If you can find a candidate of the opposite sex willing to collaborate with you, that is.
Speaking personally and generally, however, I wouldn’t much fancy being a member of the underwater fraternity myself.
I’m thinking here firstly of fish in general, where (as I understand it) the females go off somewhere relatively safe and comfortable and lay their eggs and then the males come along and squirt their sperm over the top to fertilise them; and secondly, of those sea horse things, where after mating it is the males, not the females, which apparently stay behind to sit on the eggs until they hatch. Neither of those sound like much of a life to me.
The next thing I wished to discuss – and I’m reverting to the subject of human beings here – is that we have evolved (thankfully) to the point where sex has become as much a recreational activity as a procreational one.
But there are degrees and issues to be taken on board here.
The above Daily Mail article – and the US researchers involved in the survey featured – have got one thing right. In any human beings’ youth the sex drive is greater and the ability to amass quantity in terms of sexual couplings is (for all sorts of reasons) greater, not least opportunity, availability and general eagerness in society. As we get older and perhaps the flesh becomes less able and willing, the opportunities for sexual activity naturally decrease and – perhaps – via social mores and conventions, less of a priority anyway. [Let’s leave sex toys, aids and performance-enhancing pills out of it for present purposes].
However, to suggest that the average Over-50s have better sex lives – or is it just better sex -than the average Twenty or Thirty-Something seems to me to be a bit far-fetched, counter-intuitive and indeed ludicrous. It implies that quality is better than quantity – well, to adapt the famous dicta of Mandy Rice-Davis: “They would say that, wouldn’t they?”
Arguably, human civilisation and evolution has allowed sexual activity to be a central part of human relationships generally, along with tenderness, love and the sheer wonderfulness of being with someone who understands you better almost than you do (and vice versa) and – if the world as we know it ever was in danger of coming to an end – and you were one of a pair of human beings that had to be sent to a desert island to being the human race all over again – you cannot think of anyone better with whom to understand this vital task.
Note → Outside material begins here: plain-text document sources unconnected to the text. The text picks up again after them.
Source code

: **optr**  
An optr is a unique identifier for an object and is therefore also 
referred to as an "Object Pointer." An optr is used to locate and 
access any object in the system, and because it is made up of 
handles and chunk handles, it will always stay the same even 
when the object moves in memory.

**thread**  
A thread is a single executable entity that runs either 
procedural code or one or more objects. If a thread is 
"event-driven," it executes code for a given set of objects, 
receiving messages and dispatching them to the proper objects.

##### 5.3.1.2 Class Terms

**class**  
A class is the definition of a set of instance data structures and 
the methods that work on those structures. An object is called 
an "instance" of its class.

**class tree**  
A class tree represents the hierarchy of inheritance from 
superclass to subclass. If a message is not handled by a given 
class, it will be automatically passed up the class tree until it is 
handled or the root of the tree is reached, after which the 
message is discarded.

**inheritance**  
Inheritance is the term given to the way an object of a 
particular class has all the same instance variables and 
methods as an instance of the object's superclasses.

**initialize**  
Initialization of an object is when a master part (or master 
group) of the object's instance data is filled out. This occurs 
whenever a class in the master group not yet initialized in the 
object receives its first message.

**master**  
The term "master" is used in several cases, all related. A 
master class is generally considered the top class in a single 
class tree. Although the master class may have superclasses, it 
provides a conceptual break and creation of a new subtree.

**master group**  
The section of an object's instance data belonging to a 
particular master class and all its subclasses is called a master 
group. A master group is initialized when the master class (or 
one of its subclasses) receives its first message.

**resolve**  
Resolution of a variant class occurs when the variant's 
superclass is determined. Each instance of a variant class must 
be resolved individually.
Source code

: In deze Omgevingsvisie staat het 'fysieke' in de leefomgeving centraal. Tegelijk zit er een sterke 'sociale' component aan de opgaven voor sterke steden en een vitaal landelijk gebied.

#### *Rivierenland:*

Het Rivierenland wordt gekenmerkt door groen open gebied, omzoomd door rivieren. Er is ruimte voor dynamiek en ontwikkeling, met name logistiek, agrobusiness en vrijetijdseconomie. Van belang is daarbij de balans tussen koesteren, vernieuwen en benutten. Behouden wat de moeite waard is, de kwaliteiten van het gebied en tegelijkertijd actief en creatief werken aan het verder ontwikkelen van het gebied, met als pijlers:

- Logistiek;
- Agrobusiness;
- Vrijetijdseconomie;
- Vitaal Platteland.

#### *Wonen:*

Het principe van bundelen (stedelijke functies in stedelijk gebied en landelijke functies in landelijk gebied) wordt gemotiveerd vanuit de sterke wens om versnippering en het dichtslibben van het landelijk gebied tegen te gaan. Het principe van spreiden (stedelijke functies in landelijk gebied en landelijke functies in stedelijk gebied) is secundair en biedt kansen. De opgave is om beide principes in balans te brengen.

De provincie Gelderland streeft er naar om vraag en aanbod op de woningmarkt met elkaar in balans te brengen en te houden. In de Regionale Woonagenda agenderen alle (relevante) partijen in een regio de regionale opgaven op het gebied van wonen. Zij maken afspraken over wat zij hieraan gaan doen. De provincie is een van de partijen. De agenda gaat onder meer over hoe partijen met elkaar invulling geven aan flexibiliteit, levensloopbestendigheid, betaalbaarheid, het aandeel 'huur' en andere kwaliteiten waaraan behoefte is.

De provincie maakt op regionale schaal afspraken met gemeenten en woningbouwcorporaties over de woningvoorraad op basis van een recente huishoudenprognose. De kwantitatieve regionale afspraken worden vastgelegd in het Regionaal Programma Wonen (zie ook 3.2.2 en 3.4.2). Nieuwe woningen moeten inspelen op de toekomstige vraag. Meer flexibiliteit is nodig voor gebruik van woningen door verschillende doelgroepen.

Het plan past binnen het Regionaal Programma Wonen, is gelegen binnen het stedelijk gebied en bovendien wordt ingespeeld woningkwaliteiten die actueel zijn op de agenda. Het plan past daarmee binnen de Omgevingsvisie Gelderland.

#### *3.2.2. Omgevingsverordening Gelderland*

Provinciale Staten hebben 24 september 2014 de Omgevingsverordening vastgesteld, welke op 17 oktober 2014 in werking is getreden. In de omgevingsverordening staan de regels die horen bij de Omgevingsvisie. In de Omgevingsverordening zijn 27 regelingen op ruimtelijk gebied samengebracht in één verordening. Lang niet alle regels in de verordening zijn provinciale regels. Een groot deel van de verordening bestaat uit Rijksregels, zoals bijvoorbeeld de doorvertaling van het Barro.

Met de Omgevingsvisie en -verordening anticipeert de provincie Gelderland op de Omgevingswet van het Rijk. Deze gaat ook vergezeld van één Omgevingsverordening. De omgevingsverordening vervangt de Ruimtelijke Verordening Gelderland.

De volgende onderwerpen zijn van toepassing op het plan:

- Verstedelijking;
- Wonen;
To cut to the quick, sex can be a beautiful reaffirmation of a human relationship between two people in love.
But it can also be a straightforward and intense urgent to ‘get down and dirty’ and simply bonk, or conduct some kind of shared sexual activity with someone, for nothing more than the sheer devilment of it and because you can.
Both of the above types can be equally satisfying.
I just cannot get my head around the apparent suggestion that ‘sexual wisdom’ – and perhaps spending an hour making love (because you may have to), where two to three decades previously you might have taken just ten minutes but then done it four or five time per night – can be deemed superior in terms of satisfaction. Making love is always great. It’s just that doing it with someone you love is greater, even if it is for a fraction of the frequency.
The bottom line surely is that life is for the living, for adventure, for looking forward and setting your sights on new goals. To that extent – just like as with healthy nutritional eating, walking, sports generally, learning a new language, keeping your brain active by doing the crossword or reading a book, or even attempting to write, paint or compose music – sex in moderation (as with all things) is good for you and will help you live an active, useful life longer than otherwise you might have.
It’s no more, or less, important than that.